Monday, August 29, 2011

Alberta Land Sales a Precursor for Strong Performance Coming (Calgary Herald)


Fiscal appetizer points to a strong entrée




The money speaks. Alberta’s astounding pace of oil and gas land sales continued last week with a near-record $464.1 million ring of the provincial cash register. The incoming dollars continue to validate the competitive potential of Canada’s unconventional resources, even under recently weaker North American oil prices.
Land sales are merely a fiscal appetizer. An entrée of oilfield dollars is what follows next. Robust capital expenditures will be served this winter, and well into 2012, which reaffirms that drilling and service activity will be hearty. So lack of monetary nourishment won’t be an issue for the next year or two at least. However, what’s on every corporate leader’s mind is how to develop their newly procured lands effectively and economically. In the midst of this oil Klondike, the recurring themes will be accessing skilled labour and keeping an eye on costs.
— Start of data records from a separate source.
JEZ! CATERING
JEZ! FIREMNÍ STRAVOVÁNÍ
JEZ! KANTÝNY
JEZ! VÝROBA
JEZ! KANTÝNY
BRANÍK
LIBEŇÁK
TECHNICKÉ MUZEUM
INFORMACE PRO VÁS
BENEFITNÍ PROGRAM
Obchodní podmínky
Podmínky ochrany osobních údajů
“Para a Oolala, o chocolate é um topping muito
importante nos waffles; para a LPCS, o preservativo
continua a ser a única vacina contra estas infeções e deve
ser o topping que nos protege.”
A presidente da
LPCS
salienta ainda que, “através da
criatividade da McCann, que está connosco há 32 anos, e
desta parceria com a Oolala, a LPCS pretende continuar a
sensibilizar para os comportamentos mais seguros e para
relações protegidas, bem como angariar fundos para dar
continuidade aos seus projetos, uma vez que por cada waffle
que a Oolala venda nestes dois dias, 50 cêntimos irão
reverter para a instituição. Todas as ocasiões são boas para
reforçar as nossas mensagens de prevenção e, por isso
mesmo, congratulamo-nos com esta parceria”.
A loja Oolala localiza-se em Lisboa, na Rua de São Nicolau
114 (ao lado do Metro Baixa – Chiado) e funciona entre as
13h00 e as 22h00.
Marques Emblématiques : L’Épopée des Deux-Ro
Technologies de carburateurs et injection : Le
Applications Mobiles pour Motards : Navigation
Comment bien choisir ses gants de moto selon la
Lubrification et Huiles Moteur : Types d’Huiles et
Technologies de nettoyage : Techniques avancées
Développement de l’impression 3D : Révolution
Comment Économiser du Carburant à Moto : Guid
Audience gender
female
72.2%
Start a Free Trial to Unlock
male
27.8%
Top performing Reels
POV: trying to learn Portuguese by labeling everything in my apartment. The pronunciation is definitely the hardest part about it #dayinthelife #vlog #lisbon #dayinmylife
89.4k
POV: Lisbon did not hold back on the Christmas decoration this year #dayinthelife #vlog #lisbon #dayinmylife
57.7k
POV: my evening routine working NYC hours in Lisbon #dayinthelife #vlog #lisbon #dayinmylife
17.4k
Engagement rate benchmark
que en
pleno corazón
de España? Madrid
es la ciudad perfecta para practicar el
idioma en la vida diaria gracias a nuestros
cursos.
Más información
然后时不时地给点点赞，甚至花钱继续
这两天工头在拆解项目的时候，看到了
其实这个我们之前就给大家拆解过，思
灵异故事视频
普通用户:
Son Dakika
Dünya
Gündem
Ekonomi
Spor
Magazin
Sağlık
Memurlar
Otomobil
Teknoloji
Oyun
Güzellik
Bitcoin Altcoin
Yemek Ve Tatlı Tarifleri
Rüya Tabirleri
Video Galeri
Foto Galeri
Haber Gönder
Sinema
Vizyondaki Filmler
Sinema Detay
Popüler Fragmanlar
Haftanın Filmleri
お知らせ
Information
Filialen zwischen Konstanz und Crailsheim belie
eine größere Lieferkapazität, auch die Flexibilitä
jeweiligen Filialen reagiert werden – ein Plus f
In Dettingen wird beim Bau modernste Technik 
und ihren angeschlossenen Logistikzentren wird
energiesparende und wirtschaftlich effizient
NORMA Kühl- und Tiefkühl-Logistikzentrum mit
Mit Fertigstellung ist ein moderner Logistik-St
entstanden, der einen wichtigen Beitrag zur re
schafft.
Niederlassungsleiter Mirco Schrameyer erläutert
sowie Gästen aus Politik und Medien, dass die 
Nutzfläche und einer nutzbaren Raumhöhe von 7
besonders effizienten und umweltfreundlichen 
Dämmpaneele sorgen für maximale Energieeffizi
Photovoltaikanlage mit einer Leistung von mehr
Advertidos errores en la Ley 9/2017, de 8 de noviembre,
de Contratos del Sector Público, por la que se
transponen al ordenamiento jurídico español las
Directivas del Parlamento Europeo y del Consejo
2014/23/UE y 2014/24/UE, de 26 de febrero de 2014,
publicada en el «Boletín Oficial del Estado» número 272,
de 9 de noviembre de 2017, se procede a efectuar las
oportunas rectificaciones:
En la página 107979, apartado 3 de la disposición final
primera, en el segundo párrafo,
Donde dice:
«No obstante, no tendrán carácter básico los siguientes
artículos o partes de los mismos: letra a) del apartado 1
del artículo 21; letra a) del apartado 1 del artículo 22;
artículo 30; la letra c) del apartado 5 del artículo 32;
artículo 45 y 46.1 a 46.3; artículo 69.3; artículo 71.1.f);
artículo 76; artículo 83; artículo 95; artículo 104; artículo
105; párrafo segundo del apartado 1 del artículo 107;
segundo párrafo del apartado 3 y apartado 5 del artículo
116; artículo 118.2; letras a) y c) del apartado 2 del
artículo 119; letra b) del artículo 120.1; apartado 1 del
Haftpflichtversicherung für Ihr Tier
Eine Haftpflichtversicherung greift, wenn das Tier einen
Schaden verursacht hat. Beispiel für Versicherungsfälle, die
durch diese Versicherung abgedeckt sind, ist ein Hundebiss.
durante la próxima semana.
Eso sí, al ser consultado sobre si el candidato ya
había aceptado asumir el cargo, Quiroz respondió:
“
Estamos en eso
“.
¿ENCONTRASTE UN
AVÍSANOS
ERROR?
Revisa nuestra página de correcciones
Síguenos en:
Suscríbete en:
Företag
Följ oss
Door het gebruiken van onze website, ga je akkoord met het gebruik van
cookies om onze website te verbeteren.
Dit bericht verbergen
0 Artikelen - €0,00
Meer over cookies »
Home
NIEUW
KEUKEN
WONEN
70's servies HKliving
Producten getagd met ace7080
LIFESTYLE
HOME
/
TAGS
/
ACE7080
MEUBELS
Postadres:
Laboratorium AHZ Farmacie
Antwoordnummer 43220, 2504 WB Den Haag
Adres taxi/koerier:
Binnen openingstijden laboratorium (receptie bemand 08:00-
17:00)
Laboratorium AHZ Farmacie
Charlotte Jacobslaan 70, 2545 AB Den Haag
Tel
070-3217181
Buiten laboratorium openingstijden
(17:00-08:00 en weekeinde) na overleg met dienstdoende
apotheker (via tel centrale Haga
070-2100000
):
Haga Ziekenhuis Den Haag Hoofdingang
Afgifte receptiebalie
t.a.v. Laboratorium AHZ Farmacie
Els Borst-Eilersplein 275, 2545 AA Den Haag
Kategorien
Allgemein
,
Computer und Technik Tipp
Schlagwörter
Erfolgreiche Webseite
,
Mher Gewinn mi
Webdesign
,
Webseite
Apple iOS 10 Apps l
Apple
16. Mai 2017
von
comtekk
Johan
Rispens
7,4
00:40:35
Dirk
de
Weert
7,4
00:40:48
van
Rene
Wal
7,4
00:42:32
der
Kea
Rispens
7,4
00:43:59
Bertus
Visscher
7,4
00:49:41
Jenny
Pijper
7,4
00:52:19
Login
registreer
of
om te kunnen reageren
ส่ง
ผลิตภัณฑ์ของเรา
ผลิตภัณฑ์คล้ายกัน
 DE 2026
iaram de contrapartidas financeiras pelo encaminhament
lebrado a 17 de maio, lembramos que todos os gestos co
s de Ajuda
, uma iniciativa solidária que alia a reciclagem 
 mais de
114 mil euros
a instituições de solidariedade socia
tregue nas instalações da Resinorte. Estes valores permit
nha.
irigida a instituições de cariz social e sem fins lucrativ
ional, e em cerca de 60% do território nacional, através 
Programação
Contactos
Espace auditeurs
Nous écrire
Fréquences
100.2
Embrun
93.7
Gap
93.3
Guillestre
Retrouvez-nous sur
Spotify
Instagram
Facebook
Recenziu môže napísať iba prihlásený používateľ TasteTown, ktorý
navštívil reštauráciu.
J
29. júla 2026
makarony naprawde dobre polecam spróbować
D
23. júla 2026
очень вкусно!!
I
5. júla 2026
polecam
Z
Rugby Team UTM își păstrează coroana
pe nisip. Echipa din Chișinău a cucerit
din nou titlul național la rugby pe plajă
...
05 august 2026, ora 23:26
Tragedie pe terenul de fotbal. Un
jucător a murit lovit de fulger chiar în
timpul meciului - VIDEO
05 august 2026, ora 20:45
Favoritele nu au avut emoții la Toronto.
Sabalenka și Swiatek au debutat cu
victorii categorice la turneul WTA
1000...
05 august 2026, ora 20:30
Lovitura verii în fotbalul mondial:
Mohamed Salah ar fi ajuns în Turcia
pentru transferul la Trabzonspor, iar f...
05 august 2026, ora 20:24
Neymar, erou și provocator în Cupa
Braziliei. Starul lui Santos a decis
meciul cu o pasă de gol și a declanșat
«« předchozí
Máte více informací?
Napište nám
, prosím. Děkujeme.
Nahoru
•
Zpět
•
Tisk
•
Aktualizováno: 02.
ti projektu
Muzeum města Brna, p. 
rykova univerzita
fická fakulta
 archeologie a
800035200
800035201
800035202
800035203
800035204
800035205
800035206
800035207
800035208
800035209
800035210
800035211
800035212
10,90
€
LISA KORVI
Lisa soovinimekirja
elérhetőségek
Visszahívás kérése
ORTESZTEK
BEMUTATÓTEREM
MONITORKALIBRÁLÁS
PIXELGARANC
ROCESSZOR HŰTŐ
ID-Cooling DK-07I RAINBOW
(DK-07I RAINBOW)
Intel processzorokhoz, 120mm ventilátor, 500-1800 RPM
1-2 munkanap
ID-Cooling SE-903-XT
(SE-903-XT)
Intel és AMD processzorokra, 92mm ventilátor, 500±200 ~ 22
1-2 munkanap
Figure 1 shows cumulative land sale tracks for the past seven years, not including oil sands.  We thought 2005 was astonishing, when a record $1.8 billion was paid for the right to drill for oil and gas on Alberta lands.  Note that the context was quite different back then: the industry was still chasing mostly tired, risky, conventional plays with vertical wells. At that time, rapidly rising oil and natural gas prices were more than offsetting inflating costs and the increasing risks associated with geological and technological maturity. So, six years ago the main driver was rising commodity prices.